バイクは刀で、乗っているノーヘルの男性は昨日キャンプ場の入り口で会った彼だった。

「ザキさん〜ナンパ?だめだよ。犯罪だよ。お年を考えなきゃ!あっはっはっはっ!」

茶髪で丸顔の彼は薫達の手前でバイクを止めると大きい声で笑った。

「んな訳ね〜やろ!連泊の良さを語っとったんや!」

「まぁ解ってますけど、でも犯罪ですけど。」

二人は知り合いなのか、テンポ良くボケとツッコミを

繰り返している。

「そんなんより。見てみいこんFZ、かなりやで。」

「確かに。」

そんなこんなでFZの周りを今度は二人で一周。

ああでも無い、こうでも無いと人様のバイクを肴に盛り上がっている。

「二人とも犯罪だからね!」

どうしようかと考え始めた頃に、後ろから近づいてチョット前に聞いたセリフを発したのはさっきの洗濯の彼女。
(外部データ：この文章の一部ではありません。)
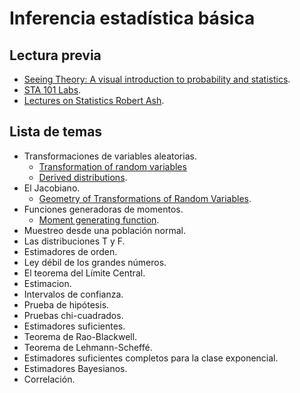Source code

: # Inferencia estadística básica

## Lectura previa
 - [Seeing Theory: A visual introduction to probability and statistics](http://students.brown.edu/seeing-theory/).
 - [STA 101 Labs](http://www2.stat.duke.edu/~mc301/101_labs/).
 - [Lectures on Statistics Robert Ash](http://www.math.uiuc.edu/~r-ash/Stat.html).


## Lista de temas

 - Transformaciones  de variables aleatorias.
   * [Transformation of random variables](http://www2.econ.iastate.edu/classes/econ671/hallam/documents/Transformations.pdf)
   * [Derived distributions](https://ocw.mit.edu/courses/electrical-engineering-and-computer-science/6-436j-fundamentals-of-probability-fall-2008/lecture-notes/MIT6_436JF08_lec10.pdf).
 - El Jacobiano.
   * [Geometry of Transformations of Random Variables](https://www.stat.wisc.edu/courses/st309-larget/jacobian.pdf).
 - Funciones generadoras de momentos.
   * [Moment generating function](https://ocw.mit.edu/courses/electrical-engineering-and-computer-science/6-436j-fundamentals-of-probability-fall-2008/lecture-notes/MIT6_436JF08_lec14.pdf).
 - Muestreo desde una población normal. 
 - Las distribuciones  T y F.
 - Estimadores  de orden.
 - Ley débil de los grandes números.
 - El teorema del Límite Central.
 - Estimacion.
 - Intervalos de confianza.
 - Prueba de hipótesis. 
 - Pruebas chi-cuadrados.
 - Estimadores suficientes.
 - Teorema de  Rao-Blackwell.
 - Teorema de Lehmann-Scheffé.
 - Estimadores suficientes completos para la clase exponencial.
 - Estimadores Bayesianos.
 - Correlación.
「だいたい彼女。私が先約なんです〜!どう?気変わった?」

「そうですね〜今からだと何だし。連泊も良いかなと。」

薫は単純に変わった気持ちを告げる。

「御三方は知り合いなんですか?」

「えっ‥あぁここで知り合ったのよ。たまたまね。私は関根響子、忍者のね。」

薫の疑問に答えたのは響子と名乗ると、隣の川崎という男性を促す。

「んで‥うんっ。」

「自分はさっき教えたで。な!」

「はい。」

「じゃあ、俺はノブ。よろしくね。バイクはこれ!」

最後は彼は跨った刀のタンクをポンポンと叩きながら答えた。


三者三様、様々な場所からふらり、たまたまこの呼人で出会った。色の濃そうなソロキャンパーが揃っているものの、自分が一番マトモだなと思いながら。